Тут Марфа так на него посмотрела — в обморок впору упасть: страсть это при ней чертыхнуться и лешакнуться! Грех великий. Но Михаила уже ничем нельзя было остановить. Слова из него полетели, как картошка из мешка, опрокинутого в погреб. А чего, в самом деле! Тяжело ей три буквы поставить? Да и вообще — не будь она у старух за командующего, разве зашел бы он к ней? На кой она ему сдалась? Неужели он не понимает, как там, в райкоме, посмотрят на эти три буквы? Ага, скажут, хорошенькая защита у Лукашина — пекашинский поп!
Нет, он зашел к Марфе только потому, что за нее старухи держатся. Всех старушонок в кулак зажала, и он был уверен, что подпишись Марфа под письмом подпишутся и старухи. Вот для чего нужна была ему Марфина подпись.
Он ругал, пушил, лопатил Марфу — не мог своротить.
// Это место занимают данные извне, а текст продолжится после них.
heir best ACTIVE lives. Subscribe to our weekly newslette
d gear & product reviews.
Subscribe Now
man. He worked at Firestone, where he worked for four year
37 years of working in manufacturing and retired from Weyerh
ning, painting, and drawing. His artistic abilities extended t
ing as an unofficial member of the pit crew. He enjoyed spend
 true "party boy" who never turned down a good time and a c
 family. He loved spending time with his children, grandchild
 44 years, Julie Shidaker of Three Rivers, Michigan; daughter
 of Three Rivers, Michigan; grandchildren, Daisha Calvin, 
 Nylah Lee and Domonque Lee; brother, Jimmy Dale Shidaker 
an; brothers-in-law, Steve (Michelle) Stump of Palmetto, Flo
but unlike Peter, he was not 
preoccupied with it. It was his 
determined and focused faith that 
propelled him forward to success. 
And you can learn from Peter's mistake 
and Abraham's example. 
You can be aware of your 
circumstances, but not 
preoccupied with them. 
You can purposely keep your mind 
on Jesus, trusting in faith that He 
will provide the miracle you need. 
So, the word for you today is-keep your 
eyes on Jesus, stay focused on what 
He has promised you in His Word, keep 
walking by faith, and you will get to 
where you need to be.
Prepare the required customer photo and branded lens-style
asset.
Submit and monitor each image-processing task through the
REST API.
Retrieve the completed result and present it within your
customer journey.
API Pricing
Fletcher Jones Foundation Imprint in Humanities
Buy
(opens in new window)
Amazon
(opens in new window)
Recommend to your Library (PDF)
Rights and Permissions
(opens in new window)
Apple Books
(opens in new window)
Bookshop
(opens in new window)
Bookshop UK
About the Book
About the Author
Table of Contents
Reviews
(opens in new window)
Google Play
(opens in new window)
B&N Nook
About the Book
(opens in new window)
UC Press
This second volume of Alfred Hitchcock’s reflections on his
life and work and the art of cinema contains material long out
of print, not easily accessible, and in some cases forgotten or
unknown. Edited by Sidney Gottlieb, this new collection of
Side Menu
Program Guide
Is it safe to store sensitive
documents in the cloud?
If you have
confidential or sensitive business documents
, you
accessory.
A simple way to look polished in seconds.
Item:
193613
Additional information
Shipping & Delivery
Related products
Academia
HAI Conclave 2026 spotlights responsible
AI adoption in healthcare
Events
И, эх, если бы дело тут было в страхе! А то ведь он знал: Марфа сроду ничего и никого на свете не боится.
А вот нашлась, нашлась, оказывается, такая сила, которая взнуздала ее.
3
Быстро отмигал избяными огоньками вечер. Пала ночь — то есть ни одного светлого окошка. Кромешная темнота.
Но на темноту, в конце концов, наплевать — он не в чужой деревне, любой дом на ощупь найдет. Хуже было другое. То, что какой-то гад пустил впереди его слух: Мишка, дескать, пьяный ходит. Не пущайте!
И вот так: стучишь, барабанишь в ворота, а тебе из сеней отвечают: нет, нет, Михаил, не открою. Утром приходи, тверезой.
Но плохо же вы, черт вас побери, знаете своего Михаила! Иван Дмитриевич из-за вас, сволочи, в тюряге сидит, а вам и горя мало. Вы — храп на всю ночь? Открывайте! Сию минуту открывайте, а не то я все ворота разнесу!
Открывали, извивались ужом. И — не подписывались.
К Петру Житову Михаил ни за что не хотел заходить: предатель! За десять килограмм ячменя продал его, своего товарища и друга. Какие после этого могут быть с ним дела!
Но у Петра Житова на кухне был свет. Единственный на всю деревню. А кроме того, кляни не кляни Петра Житова, а без него в Пекашине ни шагу. Он, Петр Житов, верховодит пекашинскими мужиками. Как Марфа Репишная — старухами.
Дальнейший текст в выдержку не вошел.